Ulu Cami sanki senin mühürün
Bedesten Camisi asırlık gülün
Açılacak elbet Alaca yolun
Camilerin çoktur şipşirin Zile'm.

Yaz bahar gelince yemyeşil bağlar
Derin derelerde suların çağlar
Asker yolu bekler, vefalı kızlar
Âşıklar diyârı sevdalı Zile'm.

Ayağında beyaz güllü çoraplar
Bağlarında döner sulu dolaplar
Güzellerin bağlar renkli eşarplar
Sen benim derdime merhemsin Zile'm.

Yâri görüp dinle, kalp atışını
Çoktur güzelleri, esmer sarışını
Kaleden seyrettim gün batışını
Âşıklar diyârı sevdalı Zile'm.

Âşıkoğlu da der sevdan hiç bitmez
Deveci Dağı'nın dumanı gitmez
Bir asır yaşasan tanımak yetmez
Âşıklar diyârı sevdalı Zile'm.
                                   (14.07.1933 - 01.04.2003)

 

Âşıkoğlu, Taliye OBUT (Tarhan) Yılın Annesi Ödülü'nü Alırken.Görülüyor.

Taliye OBUT Fotoğraf Arşivi / 2002 Kiraz Festivali

                          


14.03.1998 - Zile

 

                       ÂŞIKOĞLU NERDE?

Ne zaman bir Anadolu köyüne denk gelsem

Aklıma sen gelirsin fırça izlerinde

Yemyeşil…

Yürüdüğün yollar ardında kabristan bahçeleri

Açılan ellerdeki her yeni dua

Bil ki sana armağan, sebil…

Evlâtlarının yüreciğinde gelincikler kanar sessiz

Düşünürken seni…

Elbet rüzgâr ve dağlar, dizelerinde taşır emanetleri.

Ey Toprak!

Biz de yüreğimizden kopan koca âşığı sana emanet ediyoruz!

Sevginle sar onu…

Çalışarak hayata, akıp giden nehir gibi baktın…

Sepetçi sokağından sonsuzluğa koşan

Ulu bir çınar gibi dimdik!

Bedesten uğurladı omuzlarda seni Hak’ka şimdilik…
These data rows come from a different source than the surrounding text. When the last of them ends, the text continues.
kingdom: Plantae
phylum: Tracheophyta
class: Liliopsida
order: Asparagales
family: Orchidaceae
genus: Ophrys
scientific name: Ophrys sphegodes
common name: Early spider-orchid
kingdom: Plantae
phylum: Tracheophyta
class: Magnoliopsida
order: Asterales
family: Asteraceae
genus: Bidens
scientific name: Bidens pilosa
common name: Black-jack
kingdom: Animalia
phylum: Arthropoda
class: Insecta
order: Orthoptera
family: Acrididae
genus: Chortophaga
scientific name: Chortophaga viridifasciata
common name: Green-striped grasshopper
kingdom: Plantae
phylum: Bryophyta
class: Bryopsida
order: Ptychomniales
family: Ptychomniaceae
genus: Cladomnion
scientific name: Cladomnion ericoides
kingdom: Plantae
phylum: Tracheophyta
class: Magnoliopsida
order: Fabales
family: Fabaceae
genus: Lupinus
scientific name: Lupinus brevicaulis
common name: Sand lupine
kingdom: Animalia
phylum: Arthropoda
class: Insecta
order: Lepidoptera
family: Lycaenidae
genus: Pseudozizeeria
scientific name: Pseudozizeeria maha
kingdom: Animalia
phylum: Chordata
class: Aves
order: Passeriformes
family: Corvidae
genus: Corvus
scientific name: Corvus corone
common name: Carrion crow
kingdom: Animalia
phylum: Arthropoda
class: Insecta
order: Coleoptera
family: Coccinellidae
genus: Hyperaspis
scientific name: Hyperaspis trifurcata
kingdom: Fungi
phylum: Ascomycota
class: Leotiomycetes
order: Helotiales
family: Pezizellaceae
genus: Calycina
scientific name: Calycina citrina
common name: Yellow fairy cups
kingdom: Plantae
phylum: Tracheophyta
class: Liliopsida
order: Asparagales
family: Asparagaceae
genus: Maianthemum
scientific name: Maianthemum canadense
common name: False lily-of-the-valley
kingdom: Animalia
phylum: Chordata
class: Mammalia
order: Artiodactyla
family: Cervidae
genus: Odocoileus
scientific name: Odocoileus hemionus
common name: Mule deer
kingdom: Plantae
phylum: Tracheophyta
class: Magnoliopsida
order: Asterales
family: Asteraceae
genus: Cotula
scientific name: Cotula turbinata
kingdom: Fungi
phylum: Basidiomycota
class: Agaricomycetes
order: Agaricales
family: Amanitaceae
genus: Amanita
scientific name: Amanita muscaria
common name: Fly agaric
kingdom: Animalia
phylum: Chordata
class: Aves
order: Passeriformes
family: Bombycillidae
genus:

Ey Âhi Dergâhı’nın son temsilcisi, babamız…

Uğurlar ola!

Her yanına çiçek yağmış kiraz ağacını düşlediğimde

Zile bağları, üşütüyor artık yokluğunda!

Sen o günden beri

Hak âşıklarının gündüzü,

Sevda gecelerinin mâşuku oldun yüreklerde.

Heyyyyyy ses verin!!!

Yerle göğü birleştiren ufuklar!!!

Âşıkoğlu nerde?

                                                                                                           M. Ufuk MİSTEPE
                                                                                                                   (Damadı)
                                                                                         26.04.2003 Cumartesi/Ankara – 21:07

 

Âşıkoğlu Necati AKYUNAK'ın Kabri

Fotoğraf : Çağıl AKYUNAK - 12.01.2006 12:26

  

 

 IZDIRAP AKŞAMLARI.!!

Gölgeler koyulaştı, yine gün ölüyor.

Yine hüzün sarmakta koyulaşan akşamlar;

Ay sisli, tepelerin üstünde yükseliyor,

Başlıyor hiç bitmeyen ızdırap aksamları..!

 

Bu sensiz akşamlarda dalarken uzaklara,

Gözlerimden süzülür sessizce bir damla yaş;

Titrek, solgun hayalin uzanır ufuklara,

Hıçkırırım, ardından ağlarım yavaş yavaş.!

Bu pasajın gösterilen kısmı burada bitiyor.